Masalah pertama, kita dihadapkan pada ketidakjelasaan sistem Ekonomi Indonesia. Walau sejak awal kemerdekaan ini, Bung Hatta telah juga ”memproklamirkan” Sistem Ekonomi Indonesia sebagaimana yang tertuang dalam pasal 33 Undang-Undang 1945 yang menekankan bahwa kekayaan bangsa yang tersimpan di perut bumi seharusnya dieksplore dan dikelola oleh pemerintah untuk kesejahteraan rakyat banyak di Indonesia. Nyatanya Perekonomian Indonesia, telah banyak berubah bahkan jauh dari semangat kemerdekaan dan konsepsi perekonomian mandiri yang digagas oleh Bung Hatta dalam pidatonya ”Di Antara Dua Belah Karang” hakikatnya Konsepsi Ekonomi kita telah dirancang. Tetapi ternyata jauh sebelum Bung Hatta mendeklarasikan wujud Ekonomi Mandiri yang kelak kemudian diperjuangkan dan dikenang oleh Prof Mubyarto serta para Ekonom UGM lainnya sebagai Ekonomi kerakyatan, Adalah seorang Haji yang dibawah asuhannya. Tempaanya. Didikannya. Ir Soekarno dan Kartosoewiryo menjadi singa-singa zaman yang disegani kawan dan lawan. Yang satu menjadi icon orde lama beserta kejatuhannya dan kini lebih banyak menjadi pajangan nostalgia politik dan yang kedua tetap menjadi misteri Negara Islam yang dirindu-rindukan oleh semua orang. Entah itu Bermadzhab Radikaly atau madzhab Zaituni. Namanya melangit di atap lelangit sejarah Indonesia.

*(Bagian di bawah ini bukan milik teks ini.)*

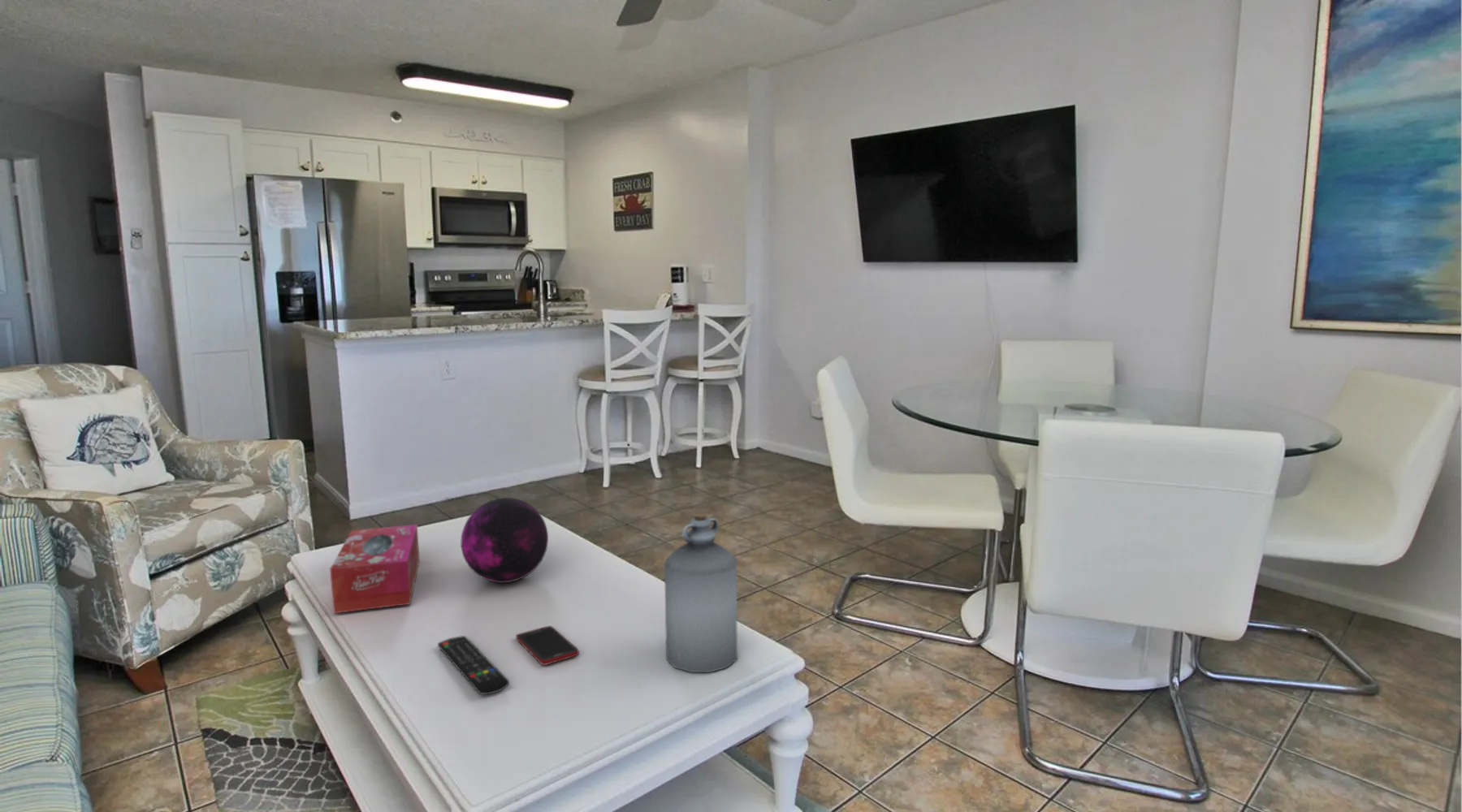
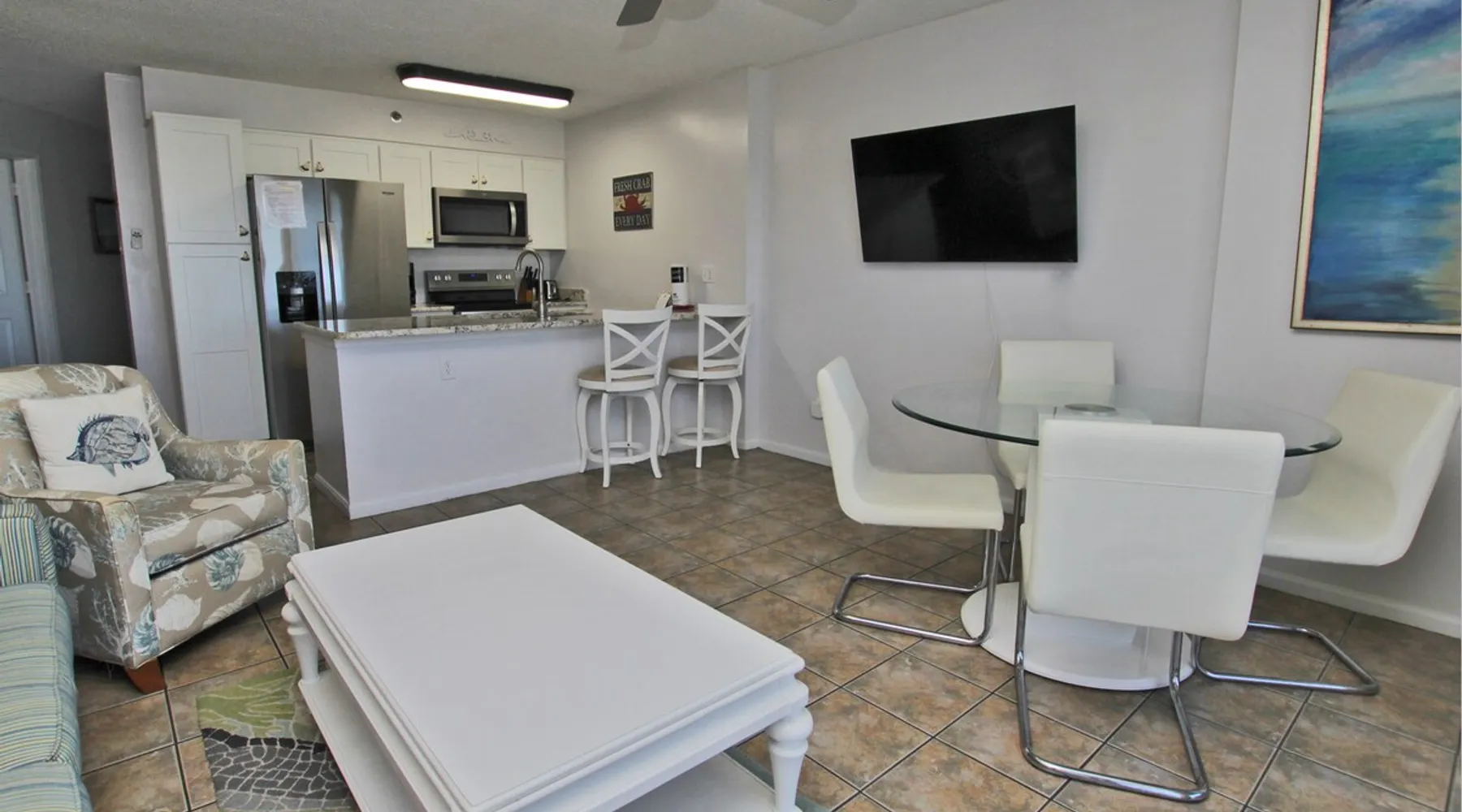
- decorative orb [461,497,549,584]
- tissue box [329,524,421,614]
- remote control [437,635,510,696]
- bottle [664,513,738,673]
- cell phone [516,625,580,666]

Adalah seorang Haji yang bernama lengkap Haji Omar Said Cokroaminoto, gagasan yang kini kembali digaungkan ke seantero kampus hingga gedung Bank Indonesia sesungguhnya telah dan pernah dimulai. Begitu terpana Pak Aji Dedi Mulawarman, seorang pakar Akuntansi Syariah, hingga mengangkat gagasannya tentang Tazkiyah Ilmu menjadi sumber Inspirasinya membangun kembali framework Akuntansi Syariah yang dirasa oleh beliau masih lah longgar. Kalau ada organisasi sosial kemasyarakatan yang mengangkat slogan ” Memasyarakatkan Ekonomi Syariah  & Mensyariahkan Ekonomi Masyarakat” maka itulah MES yang ternyata slogan tadi telah lama dipraktikan oleh seorang Haji Omar Said Cokroaminoto dengan himpunan pedagang batik jawa nya dan dari yang terserak berhimpun yang padu. Dari sekedar Serikat dagang Islam bertemu menjadi Serikat Islam.

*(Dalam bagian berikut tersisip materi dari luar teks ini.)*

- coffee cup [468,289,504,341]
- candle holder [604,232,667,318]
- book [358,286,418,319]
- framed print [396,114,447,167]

Kembali pada diskusi di atas, Islam, dalam penjelasan saya pada teman-teman di sidang komisi bagian Ekonomi serta berlatar belakang dari pelbagai kampus seluruh Indonesia itu, Lebih mula kita posisikan dimanakah posisinya ia dalam percaturan politik dan Ekonomi Dunia.Sebagai sebuah sistem Ilahi, yang diturunkan bagi rahmat sekalian alam, Terlalu rendah ketika kita dengan beraninya, entah dasar ghirah terlalu bergejolak atau apa, menyamakan keanggunannya dengan sistem yang ramai dipromosikan para capres dan cawapres sebagai Ekonomi Kerakyatan. Atas dasar itu pula, maaf,  agaknya saya kurang setuju dengan pandangan yang dituangkan oleh Pak Adiwarman Kariim di Republika dengan tajuk ” Kembali ke Ekonomi Pancasila ” menjelaskan bahwa Ekonomi Pancasila sudah begitu serasi dengan Maqashidusy Syariah atau tujuan-tujuan dan kamsud dari Syariah Islam yang tertuang kental di lembaran keilmuan para ulama terdahulu dari mulai Al Ghazali, Asy Syathibi hingga Imam Al Qarafi.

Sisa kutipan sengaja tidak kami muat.